▶ [Work to complete] In the records below, the lines between the one holding "POWER & MOTORYACHT" and the one holding "oots. Custom tailoring, high-end", inclusive, are to be transcribed exactly; no pictures are to be included.

+++ Working data

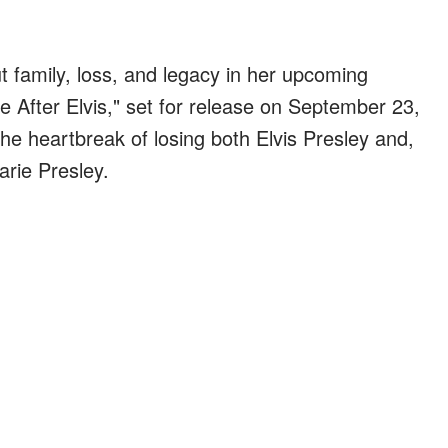
ut family, loss, and legacy in her upcoming
fe After Elvis," set for release on September 23,
the heartbreak of losing both Elvis Presley and,
arie Presley.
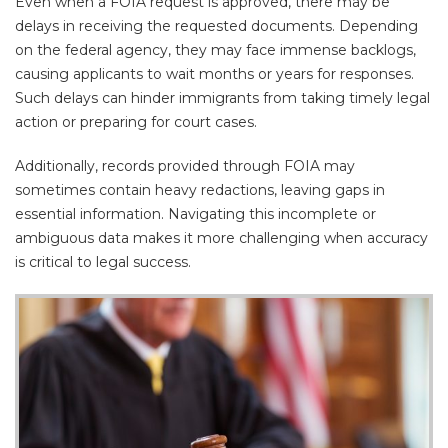
Even when a FOIA request is approved, there may be
delays in receiving the requested documents. Depending
on the federal agency, they may face immense backlogs,
causing applicants to wait months or years for responses.
Such delays can hinder immigrants from taking timely legal
action or preparing for court cases.
Additionally, records provided through FOIA may
sometimes contain heavy redactions, leaving gaps in
essential information. Navigating this incomplete or
ambiguous data makes it more challenging when accuracy
is critical to legal success.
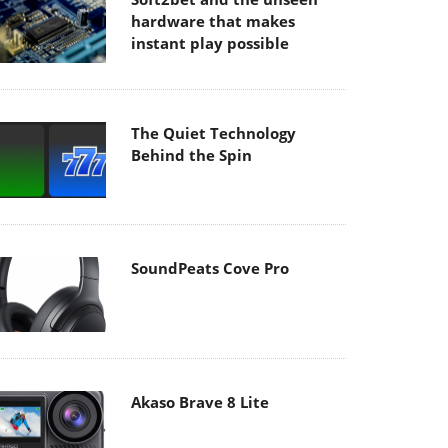
hardware that makes
instant play possible
The Quiet Technology
Behind the Spin
SoundPeats Cove Pro
Akaso Brave 8 Lite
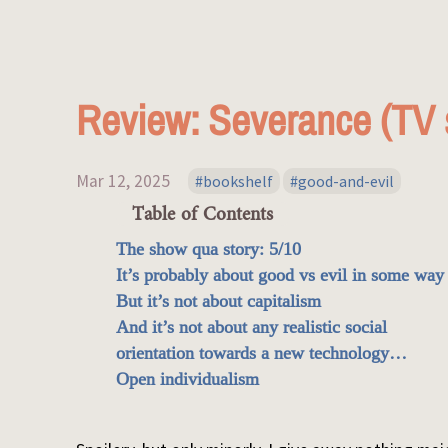
Review: Severance (TV 
Mar 12, 2025
bookshelf
good-and-evil
Table of Contents
The show qua story: 5/10
It’s probably about good vs evil in some way
But it’s not about capitalism
And it’s not about any realistic social
orientation towards a new technology…
Open individualism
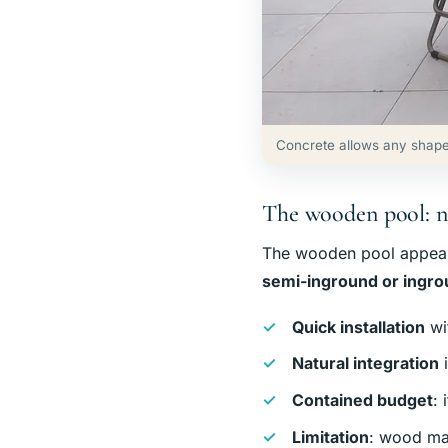
Concrete allows any shape
The wooden pool: n
The wooden pool appeals 
semi-inground or ingr
Quick installation
wi
Natural integration
i
Contained budget
: 
Limitation
: wood ma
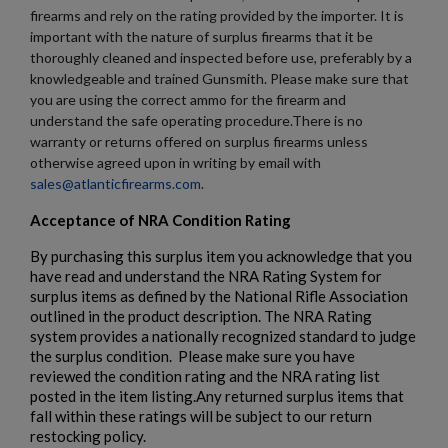
firearms and rely on the rating provided by the importer. It is
important with the nature of surplus firearms that it be
thoroughly cleaned and inspected before use, preferably by a
knowledgeable and trained Gunsmith. Please make sure that
you are using the correct ammo for the firearm and
understand the safe operating procedure.There is no
warranty or returns offered on surplus firearms unless
otherwise agreed upon in writing by email with
sales@atlanticfirearms.com
.
Acceptance of NRA Condition Rating
By purchasing this surplus item you acknowledge that you
have read and understand the NRA Rating System for
surplus items as defined by the National Rifle Association
outlined in the product description. The NRA Rating
system provides a nationally recognized standard to judge
the surplus condition. Please make sure you have
reviewed the condition rating and the NRA rating list
posted in the item listing.Any returned surplus items that
fall within these ratings will be subject to our return
restocking policy.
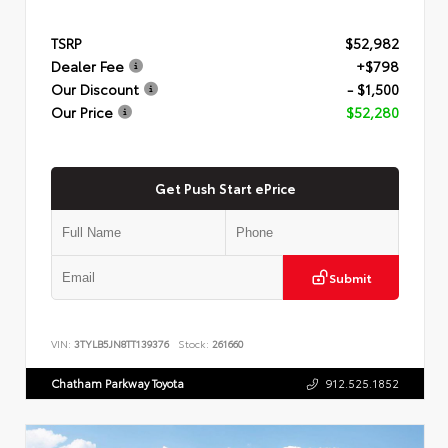
TSRP
$52,982
Dealer Fee
+$798
Our Discount
- $1,500
Our Price
$52,280
Get Push Start ePrice
Submit
VIN:
3TYLB5JN8TT139376
Stock:
261660
Chatham Parkway Toyota
912.525.1852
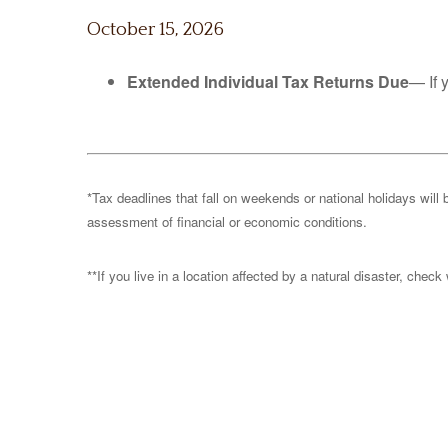
October 15, 2026
Extended Individual Tax Returns Due
— If 
*Tax deadlines that fall on weekends or national holidays will 
assessment of financial or economic conditions.
**If you live in a location affected by a natural disaster, chec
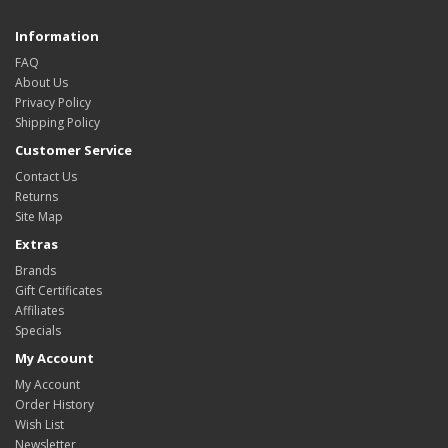
Information
FAQ
About Us
Privacy Policy
Shipping Policy
Customer Service
Contact Us
Returns
Site Map
Extras
Brands
Gift Certificates
Affiliates
Specials
My Account
My Account
Order History
Wish List
Newsletter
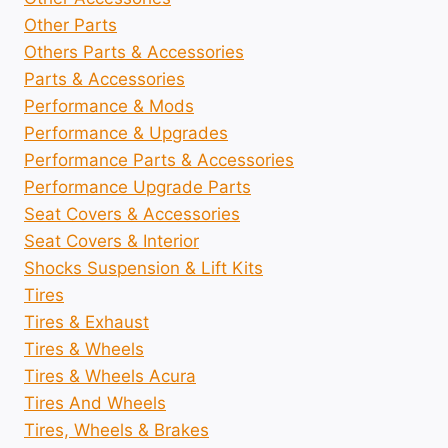
Other Parts
Others Parts & Accessories
Parts & Accessories
Performance & Mods
Performance & Upgrades
Performance Parts & Accessories
Performance Upgrade Parts
Seat Covers & Accessories
Seat Covers & Interior
Shocks Suspension & Lift Kits
Tires
Tires & Exhaust
Tires & Wheels
Tires & Wheels Acura
Tires And Wheels
Tires, Wheels & Brakes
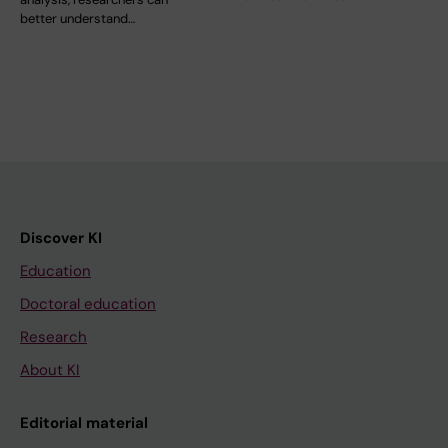
better understand…
Discover KI
Education
Doctoral education
Research
About KI
Editorial material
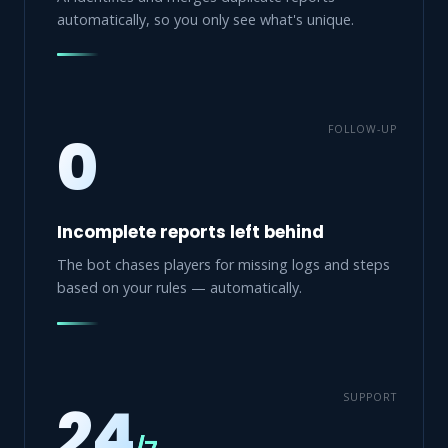
automatically, so you only see what's unique.
FOLLOW-UP
0
Incomplete reports left behind
The bot chases players for missing logs and steps
based on your rules — automatically.
SUPPORT
24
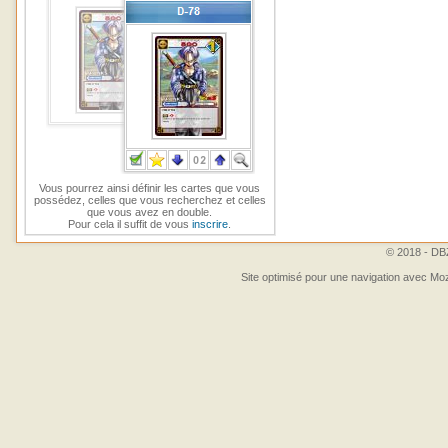
Vous pourrez ainsi définir les cartes que vous
possédez, celles que vous recherchez et celles
que vous avez en double.
Pour cela il suffit de vous
inscrire
.
© 2018 - DBZ
Site optimisé pour une navigation avec Moz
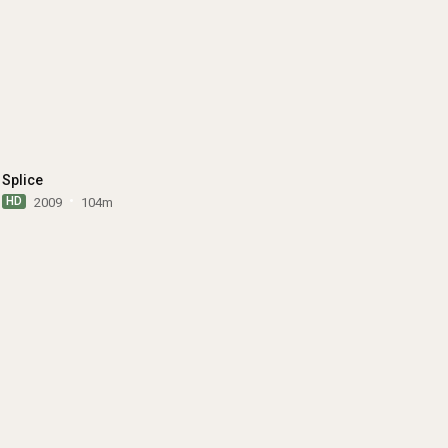
Splice
HD
2009
104m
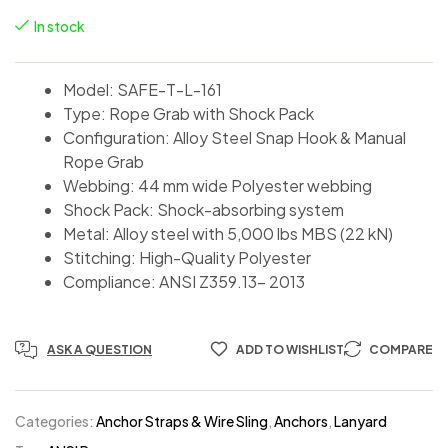
In stock
Model: SAFE-T-L-161
Type: Rope Grab with Shock Pack
Configuration: Alloy Steel Snap Hook & Manual
Rope Grab
Webbing: 44 mm wide Polyester webbing
Shock Pack: Shock-absorbing system
Metal: Alloy steel with 5,000 lbs MBS (22 kN)
Stitching: High-Quality Polyester
Compliance: ANSI Z359.13- 2013
ASK A QUESTION
ADD TO WISHLIST
COMPARE
Categories:
Anchor Straps & Wire Sling
,
Anchors
,
Lanyard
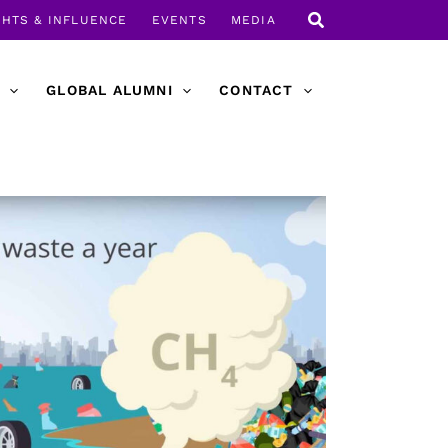
GHTS & INFLUENCE
EVENTS
MEDIA
GLOBAL ALUMNI
CONTACT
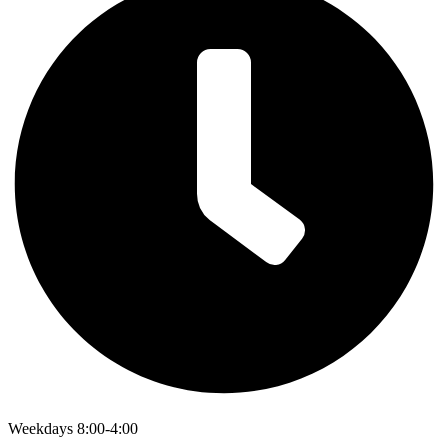
Weekdays 8:00-4:00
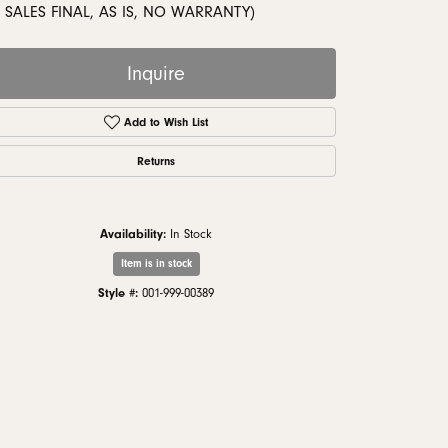
monds
 SALES FINAL, AS IS, NO WARRANTY)
Inquire
Add to Wish List
Returns
Availability:
In Stock
Item is in stock
Style #:
001-999-00389
Click to zoom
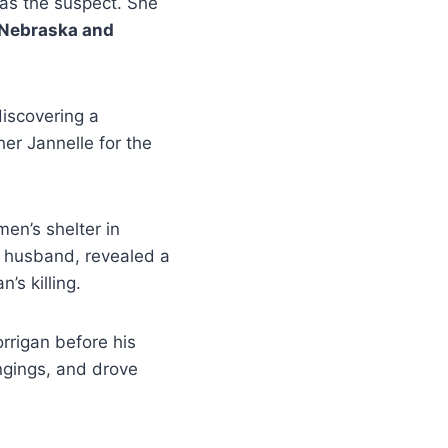
s the suspect. She
Nebraska and
discovering a
er Jannelle for the
en’s shelter in
r husband, revealed a
s killing.
rrigan before his
ngings, and drove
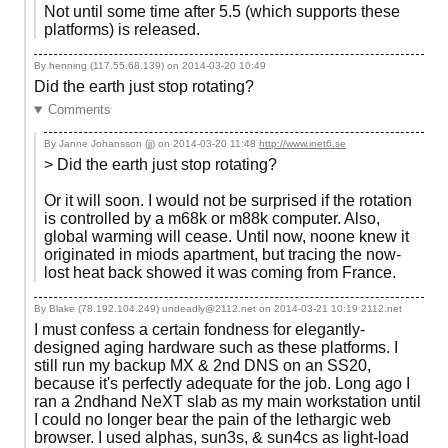
Not until some time after 5.5 (which supports these
platforms) is released.
By henning (117.55.68.139) on
2014-03-20 10:49
Did the earth just stop rotating?
Comments
By Janne Johansson (jj) on
2014-03-20 11:48
http://www.inet6.se
> Did the earth just stop rotating?
Or it will soon. I would not be surprised if the rotation
is controlled by a m68k or m88k computer. Also,
global warming will cease. Until now, noone knew it
originated in miods apartment, but tracing the now-
lost heat back showed it was coming from France.
By Blake (78.192.104.249) undeadly@2112.net on
2014-03-21 10:19
2112.net
I must confess a certain fondness for elegantly-
designed aging hardware such as these platforms. I
still run my backup MX & 2nd DNS on an SS20,
because it's perfectly adequate for the job. Long ago I
ran a 2ndhand NeXT slab as my main workstation until
I could no longer bear the pain of the lethargic web
browser. I used alphas, sun3s, & sun4cs as light-load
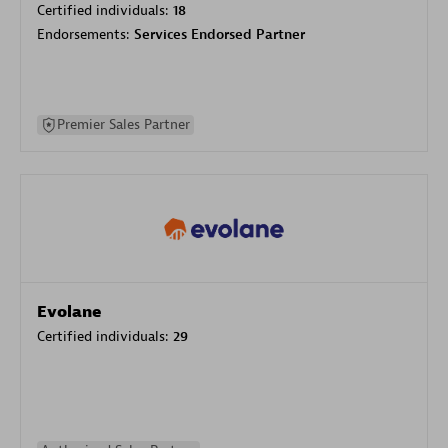
Certified individuals:
18
Endorsements:
Services Endorsed Partner
Premier Sales Partner
Evolane
Certified individuals:
29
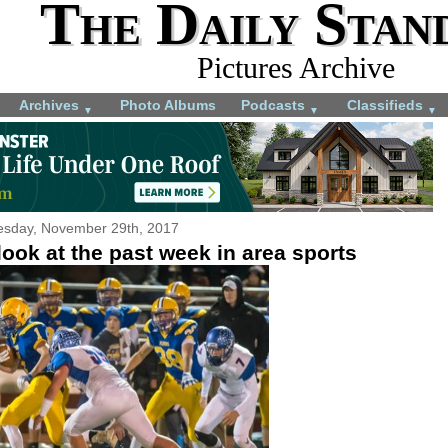
The Daily Stan
Pictures Archive
Archives
Photo Albums
Podcasts
Classifieds
▼
▼
▼
sday, November 29th, 2017
ook at the past week in area sports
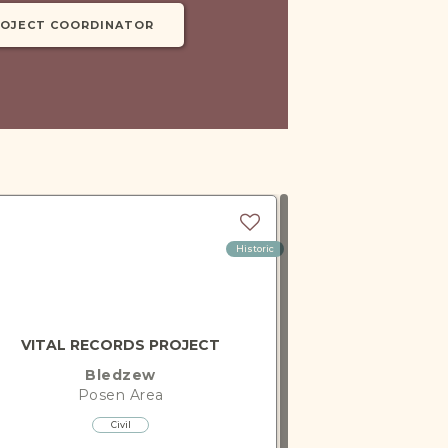
ROJECT COORDINATOR
Historic
VITAL RECORDS PROJECT
Bledzew
Posen
Area
Civil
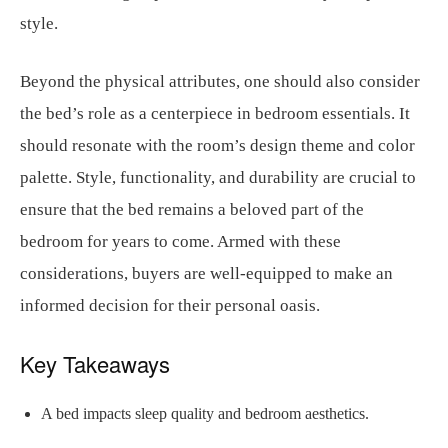
style.
Beyond the physical attributes, one should also consider
the bed’s role as a centerpiece in bedroom essentials. It
should resonate with the room’s design theme and color
palette. Style, functionality, and durability are crucial to
ensure that the bed remains a beloved part of the
bedroom for years to come. Armed with these
considerations, buyers are well-equipped to make an
informed decision for their personal oasis.
Key Takeaways
A bed impacts sleep quality and bedroom aesthetics.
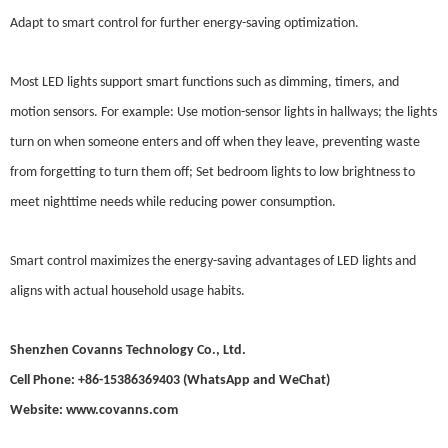
Adapt to smart control for further energy-saving optimization.
Most LED lights support smart functions such as dimming, timers, and
motion sensors. For example: Use motion-sensor lights in hallways; the lights
turn on when someone enters and off when they leave, preventing waste
from forgetting to turn them off; Set bedroom lights to low brightness to
meet nighttime needs while reducing power consumption.
Smart control maximizes the energy-saving advantages of LED lights and
aligns with actual household usage habits.
Shenzhen Covanns Technology Co., Ltd.
Cell Phone: +86-15386369403 (WhatsApp and WeChat)
Website: www.covanns.com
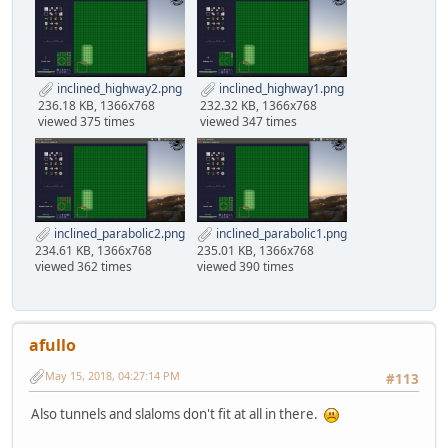
inclined_highway2.png
inclined_highway1.png
236.18 KB, 1366x768
232.32 KB, 1366x768
viewed 375 times
viewed 347 times
inclined_parabolic2.png
inclined_parabolic1.png
234.61 KB, 1366x768
235.01 KB, 1366x768
viewed 362 times
viewed 390 times
afullo
May 15, 2018, 04:27:14 PM
#113
Also tunnels and slaloms don't fit at all in there.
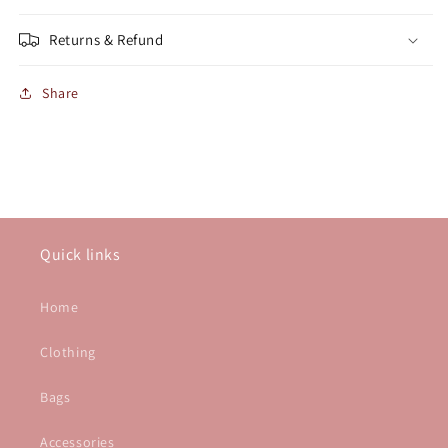
Returns & Refund
Share
Quick links
Home
Clothing
Bags
Accessories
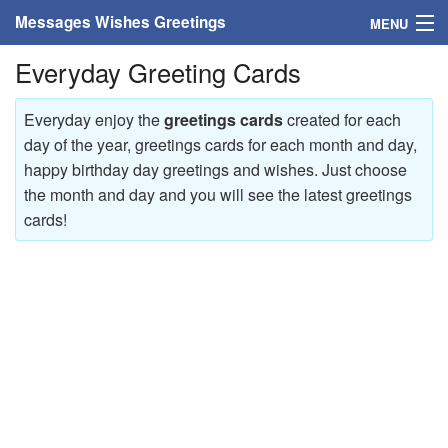
Messages Wishes Greetings
MENU
Everyday Greeting Cards
Home
Messages
Everyday enjoy the
greetings cards
created for each
day of the year, greetings cards for each month and day,
Greeting Cards
happy birthday day greetings and wishes. Just choose
the month and day and you will see the latest greetings
Greetings With Name
cards!
Greetings For Persons
Custom Greetings
Greetings For Age
Greetings For Weekdays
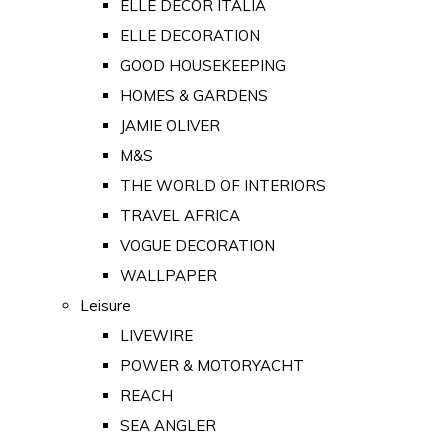
ELLE DECOR ITALIA
ELLE DECORATION
GOOD HOUSEKEEPING
HOMES & GARDENS
JAMIE OLIVER
M&S
THE WORLD OF INTERIORS
TRAVEL AFRICA
VOGUE DECORATION
WALLPAPER
Leisure
LIVEWIRE
POWER & MOTORYACHT
REACH
SEA ANGLER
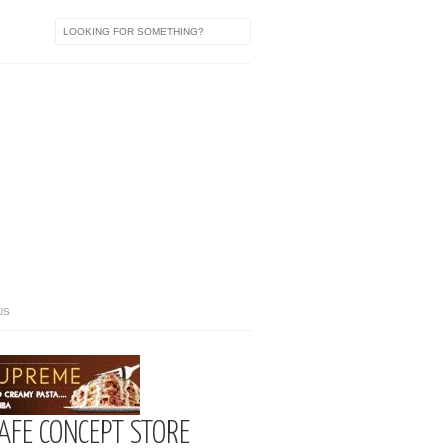
US
CAFE CONCEPT STORE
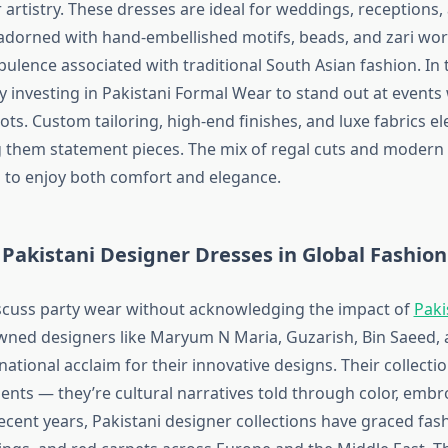
 artistry. These dresses are ideal for weddings, receptions,
y adorned with hand-embellished motifs, beads, and zari work
pulence associated with traditional South Asian fashion. I
y investing in Pakistani Formal Wear to stand out at events 
oots. Custom tailoring, high-end finishes, and luxe fabrics el
g them statement pieces. The mix of regal cuts and modern 
 to enjoy both comfort and elegance.
 Pakistani Designer Dresses in Global Fashion
scuss party wear without acknowledging the impact of
Paki
wned designers like Maryum N Maria, Guzarish, Bin Saeed,
ational acclaim for their innovative designs. Their collectio
ents — they’re cultural narratives told through color, embr
recent years, Pakistani designer collections have graced fa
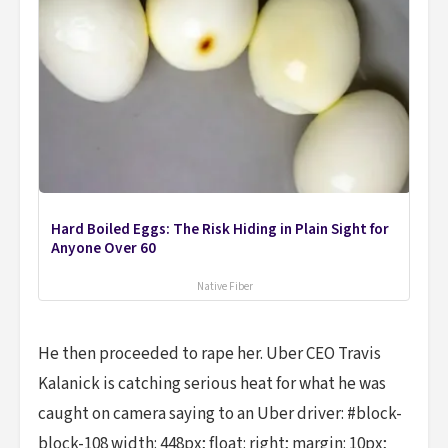
Hard Boiled Eggs: The Risk Hiding in Plain Sight for
Anyone Over 60
Native Fiber
He then proceeded to rape her. Uber CEO Travis
Kalanick is catching serious heat for what he was
caught on camera saying to an Uber driver: #block-
block-108 width: 448px; float: right; margin: 10px;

++++++

▶ [Your response]
POWER & MOTORYACHT
REACH
SEA ANGLER
US
CAFE CONCEPT STORE
 artistry. These dresses are ideal for weddings, receptions,
y adorned with hand-embellished motifs, beads, and zari work
pulence associated with traditional South Asian fashion. I
y investing in Pakistani Formal Wear to stand out at events 
oots. Custom tailoring, high-end finishes, and luxe fabrics el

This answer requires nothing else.